Rabbi Simcha Weinstein knows what it means to be called to something.
As the longtime Chabad emissary (shaliach) at Pratt Institute in Brooklyn, Weinstein has spent years helping students navigate questions of meaning and purpose. But one of the deepest callings of his life emerged much closer to home.
When one of his sons was diagnosed with autism, Weinstein entered a world he had never expected to navigate: schools, services, and hard questions about whether the systems meant to support families like his would actually be there when needed.
As his son grew older, the supports his family had relied on began to thin just as the challenges became more acute. “When we needed the support the most, that was the moment that there was the least,” he said. For years, he describes himself as a “dad in denial.” But crisis forced a shift. “The moment of dad in denial becomes dadvocate,” he said.
Long before any formal title or appointment, that shift led to a father driving to Albany on behalf of his son, and the many families facing similar challenges. Weinstein began showing up at hearings, giving testimony, and raising concerns about gaps in support, especially for older children and families navigating crises with too few resources. Along the way, he found something else too: other parents carrying burdens much like his own.
He began connecting with grassroots organizers, training as a peer family advocate, and returning again and again to push for better systems. And, as he tells it, he simply kept showing up. “They call Albany… ‘Small-bany,’ and if you keep turning up, I think eventually you become known,” he said. And eventually, he did.
That persistence brought him into conversation with state leaders, and what he expected would be a one-time chance to “unload,” as he put it, became an invitation to help shape the work from within — a path that has now led to his appointment to the New York State Council on Developmental Disabilities.
“I think this has become shlichas,” he said, a divine mission that, in his mind, has become an extension of the religious work he already does fostering Jewish life and meaning for students on campus.
That may be part of what makes his appointment notable beyond disability policy. Weinstein is bringing not only lived experience as a father and advocate into this role, but a worldview shaped by Jewish ideas of responsibility, interdependence, and the refusal to let vulnerable people fall through the cracks.
It also shapes how he understands the broader community this work serves. “The disabled community, if we’re going to talk about historically marginalized communities, it is the largest marginalized community on earth,” he said.
Yet Weinstein is just as animated by the coalitions this work has created across difference. He speaks warmly of a Chinese “dadvocate” in Queens he calls a brother, of colleagues from other communities, and of a shared sense of purpose forged not despite difference, but through it.
“We bring our culture into the room and our values and our tradition,” he said. “We’re also really united by advocacy.”
When asked what Jewish wisdom has sustained him, Weinstein cited a teaching from Midrash: “A twig can easily be broken, but a bundle of twigs are strong.”
He offers the Midrash as advice to overwhelmed parents: there is a community out there for you to connect to and get involved in; you are never alone.
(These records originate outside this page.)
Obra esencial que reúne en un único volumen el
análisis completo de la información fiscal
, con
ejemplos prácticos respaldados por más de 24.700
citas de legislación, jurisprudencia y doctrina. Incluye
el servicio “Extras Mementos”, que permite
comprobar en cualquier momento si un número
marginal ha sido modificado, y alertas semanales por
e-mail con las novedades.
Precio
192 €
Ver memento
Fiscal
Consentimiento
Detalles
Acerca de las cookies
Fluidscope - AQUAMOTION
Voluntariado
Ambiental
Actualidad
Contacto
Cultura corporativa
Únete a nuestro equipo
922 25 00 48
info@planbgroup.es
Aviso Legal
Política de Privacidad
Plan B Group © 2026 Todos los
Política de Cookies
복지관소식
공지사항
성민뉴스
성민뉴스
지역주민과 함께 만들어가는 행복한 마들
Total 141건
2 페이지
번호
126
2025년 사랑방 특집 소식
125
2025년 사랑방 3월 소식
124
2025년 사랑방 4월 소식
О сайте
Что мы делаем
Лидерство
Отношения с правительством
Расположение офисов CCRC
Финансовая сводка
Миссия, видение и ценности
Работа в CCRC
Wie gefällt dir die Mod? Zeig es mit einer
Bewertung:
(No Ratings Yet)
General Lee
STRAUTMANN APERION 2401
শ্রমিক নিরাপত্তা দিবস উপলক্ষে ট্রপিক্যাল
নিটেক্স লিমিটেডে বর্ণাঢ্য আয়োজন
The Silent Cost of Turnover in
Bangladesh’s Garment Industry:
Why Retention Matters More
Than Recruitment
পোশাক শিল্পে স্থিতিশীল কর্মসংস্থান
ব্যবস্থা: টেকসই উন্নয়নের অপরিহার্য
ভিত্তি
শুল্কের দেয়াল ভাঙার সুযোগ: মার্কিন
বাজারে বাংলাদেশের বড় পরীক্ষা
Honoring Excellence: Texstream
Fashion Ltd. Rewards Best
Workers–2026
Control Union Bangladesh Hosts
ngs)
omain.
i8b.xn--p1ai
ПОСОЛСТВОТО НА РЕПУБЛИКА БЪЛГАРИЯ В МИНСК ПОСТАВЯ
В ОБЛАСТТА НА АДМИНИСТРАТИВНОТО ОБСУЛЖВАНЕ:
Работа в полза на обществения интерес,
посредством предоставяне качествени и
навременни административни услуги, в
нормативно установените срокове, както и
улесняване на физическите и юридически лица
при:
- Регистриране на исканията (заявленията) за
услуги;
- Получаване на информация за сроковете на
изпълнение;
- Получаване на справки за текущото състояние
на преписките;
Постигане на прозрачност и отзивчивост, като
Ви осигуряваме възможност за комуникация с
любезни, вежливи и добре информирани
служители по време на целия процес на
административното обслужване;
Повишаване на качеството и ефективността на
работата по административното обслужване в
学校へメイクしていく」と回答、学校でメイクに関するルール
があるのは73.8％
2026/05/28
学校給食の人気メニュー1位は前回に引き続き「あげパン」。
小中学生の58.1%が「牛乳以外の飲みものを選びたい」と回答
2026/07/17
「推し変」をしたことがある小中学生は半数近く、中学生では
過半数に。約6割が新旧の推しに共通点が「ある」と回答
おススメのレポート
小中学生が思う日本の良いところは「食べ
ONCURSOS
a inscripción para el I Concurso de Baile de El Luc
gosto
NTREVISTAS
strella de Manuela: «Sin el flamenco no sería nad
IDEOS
Another piece of wisdom he returns to is a reminder from parent to parent that “a diagnosis doesn’t define love.” Taken together, those ideas reflect something essential in how Weinstein approaches this work; through relationship, dignity, and hope.
An emissary through and through, this new position of influence to help enact change for people with developmental disabilities may be the most meaningful expression of his calling yet.